| 作業内容 |
a) ヨガとエネルギーについての本文にある「エネルギーを使うためには、繋がっている必要がある。」という一文を英語に訳すこと。
b) ヨガとエネルギーについての本文を、最後の一文の後から書き継ぐこと。

| 本文 |
# # # # #
2017年7月4日火曜日

ヨガとエネルギー 
Yoga and Energy

物理学者にとって、エネルギーとは運動の容量だ。運動とは、与えられた力によって物体が動くことのできる距離だと数学的には定義される。
とても退屈な定義だ。ヨガにおいてエネルギーはどのように働くのか、というのはずっと興味深いものだ。何に使われ、それをするためにどうやって得るのだろう?

さて、ヨガの視点から見たエネルギーを理解する簡単な方法は、「エネルギー 2-3-4」と覚えればいい。


エネルギーに関してヨガを通してできる2つのこと


ヨガの実践により得られる生理学的な効果は、エネルギー的に次の2つだと言える。
  1. スイッチを入れる
  2. 詰まりをとって流す
庭のホースに例えるといい。美しい森のアシュラムにヨガと瞑想のリトリートに一年間行ったとしよう。家に帰ってきたら庭はぼうぼうだ。注意して枯草を刈り、1年間庭に放ったらかしだったホースで芝に水をやる。蛇口をひねるが水は出ない。ホースに泥や虫が詰まっているのだ。そこで、君はホースにちょっとしたヨガをさせる。詰まりが取れて水が流れるまで、曲げたり捻ったりするのだ。
エネルギーを使うためには、繋がっている必要がある。ホースは、川岸のごとく水の流れに繋がっている。電線は電気の流れにつながっている。そして、身体もまた多くのものと繋がっている。電気的エネルギーのための神経、科学的エネルギーのための血管が存在するが、もっと微細な経路(インドのヨギはナディと、中国では経絡と呼ぶ)もある。これらが詰まっている時は、流す必要があるのだ。
これがヨガでやっていることだ。スイッチを入れてエネルギーの流れを刺激する。そして閉塞や障害を取り除いてエネルギーを流す。この閉塞をサンスクリット語では「グランティス」と呼ぶ。幸いなことにヨガはグランティスを打ち砕くことができる。
# # # # #
| データ抜粋 |
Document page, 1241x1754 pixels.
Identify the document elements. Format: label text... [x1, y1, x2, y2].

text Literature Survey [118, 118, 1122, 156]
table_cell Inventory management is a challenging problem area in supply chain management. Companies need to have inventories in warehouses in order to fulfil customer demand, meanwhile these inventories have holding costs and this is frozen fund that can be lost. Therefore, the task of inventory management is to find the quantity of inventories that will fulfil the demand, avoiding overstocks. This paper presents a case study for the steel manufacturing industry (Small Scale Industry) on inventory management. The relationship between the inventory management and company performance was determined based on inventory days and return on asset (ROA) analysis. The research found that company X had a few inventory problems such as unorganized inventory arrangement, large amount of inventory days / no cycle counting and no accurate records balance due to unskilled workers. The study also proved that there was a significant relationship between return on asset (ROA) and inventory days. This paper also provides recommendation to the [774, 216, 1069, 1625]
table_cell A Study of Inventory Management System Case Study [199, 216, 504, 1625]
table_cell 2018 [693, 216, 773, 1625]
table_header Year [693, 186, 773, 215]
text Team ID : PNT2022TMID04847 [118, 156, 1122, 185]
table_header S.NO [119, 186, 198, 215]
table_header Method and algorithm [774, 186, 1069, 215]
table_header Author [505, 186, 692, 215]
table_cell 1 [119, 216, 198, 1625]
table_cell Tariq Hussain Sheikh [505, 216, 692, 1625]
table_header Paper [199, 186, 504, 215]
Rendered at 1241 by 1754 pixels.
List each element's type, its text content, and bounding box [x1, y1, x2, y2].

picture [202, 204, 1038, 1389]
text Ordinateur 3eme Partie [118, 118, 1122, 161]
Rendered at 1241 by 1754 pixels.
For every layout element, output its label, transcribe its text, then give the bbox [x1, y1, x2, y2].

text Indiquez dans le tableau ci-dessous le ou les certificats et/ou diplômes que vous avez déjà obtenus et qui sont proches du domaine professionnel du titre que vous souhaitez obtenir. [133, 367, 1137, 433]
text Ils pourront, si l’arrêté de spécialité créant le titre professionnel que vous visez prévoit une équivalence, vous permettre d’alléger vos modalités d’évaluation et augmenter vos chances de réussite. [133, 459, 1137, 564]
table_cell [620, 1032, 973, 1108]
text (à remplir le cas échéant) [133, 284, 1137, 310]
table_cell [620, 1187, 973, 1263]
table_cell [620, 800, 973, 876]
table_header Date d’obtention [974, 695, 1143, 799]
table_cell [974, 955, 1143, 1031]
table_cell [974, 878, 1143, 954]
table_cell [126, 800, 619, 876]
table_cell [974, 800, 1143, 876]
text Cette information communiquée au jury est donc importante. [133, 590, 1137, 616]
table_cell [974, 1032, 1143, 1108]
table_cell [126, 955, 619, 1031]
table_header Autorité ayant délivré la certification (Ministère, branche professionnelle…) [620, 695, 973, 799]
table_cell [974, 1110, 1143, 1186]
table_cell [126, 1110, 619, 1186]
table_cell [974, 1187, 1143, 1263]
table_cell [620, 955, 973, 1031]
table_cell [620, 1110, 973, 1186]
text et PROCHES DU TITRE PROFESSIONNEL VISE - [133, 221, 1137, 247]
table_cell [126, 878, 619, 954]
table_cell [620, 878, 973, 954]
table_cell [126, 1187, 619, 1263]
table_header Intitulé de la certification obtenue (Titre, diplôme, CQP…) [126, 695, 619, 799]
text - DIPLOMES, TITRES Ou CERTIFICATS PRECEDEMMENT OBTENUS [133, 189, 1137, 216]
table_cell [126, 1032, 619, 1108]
# # # # #
| 解答 |
a) To use energy, you need to be connected.

b)
エネルギーの3つの使い道


ヨガではエネルギーを次の3つの働きに使っている。
  • 運搬
  • 変換
  • 伝達
物質は身体の中である場所から別の場所へと移動する必要がある。これがエネルギーの運搬機能だ。食べ物を摂り、その残余物を排出し、栄養を内臓から血流へと(そして全細胞へ)、または手足を動かしたりと運搬は大変な量のエネルギーを必要とする。

同様にエネルギーを要するのが変換に関する働きだ。身体は、食物の栄養と空気を燃料としてのグルコースに、またはあらゆる組織へと変換する必要がある。全ての細胞は、栄養をタンパク質、酵素、メッセンジャー分子へと変換する小さな工場である。そして変換されたものは必要な場所へと運搬される。

メッセンジャー分子とは、体内の伝達系の一部である。しかし、メッセージを伝達するのには電気信号などのさらに洗練された方法もある。そして伝達に使われるエネルギーは、運搬や変換に使われるものよりはずっと少ない。実際、このエネルギーを「微細」と呼んでいるのだから!

運搬や変換に使うエネルギーを計るのは、基礎代謝という形で見られるので簡単なことだ。熱は、こうしたエネルギー使用の一般的副産物で、身体がどれくらい熱を持っているかも体温計を使えばすぐわかることだ。しかし、伝達に費やされるエネルギーはかなり少ないので感知するのがもっと困難だ。

体内の様々な伝達系が理解がすすんだのは、他のエネルギー使用状況を把握した後だったのは当然である。医学のある新分野が、「細胞内シグナル伝達」というたったひとつの側面に割り当てられている。身体的ストレスや組織への圧迫がどのように伝達されるのかの研究が「メカノバイオロジー」と呼ばれている。「エネルギー療法」と呼ばれる分野もある。これらの医療分野は、細胞がお互いに様々な技術で伝達しあっているということを発見している。電気や化学物質、PHレベル、圧力、触覚、音、光や電磁場などだ。


スイッチを入れる4つの方法


ヨガのアサナで作るストレスや動きは、エネルギーの流れを刺激しその流れの詰まりを減らしたり取り除いたりしている。

動きやストレスは、微小な電流や電磁場を体内に作りだす(圧電気という)。また、メカノトランスダクションというプロセスを通し、筋膜から筋膜内細胞へと加わる身体的ストレスが、そうした細胞を刺激する信号を作り出す。筋膜内では、組織の治癒を助けたり栄養を与えたりするために、または瘢痕組織や癒着を解消するため、成長因子や酵素が活性化する。

スイッチを入れエネルギーの流れを刺激する東洋の4つの方法がこれだ。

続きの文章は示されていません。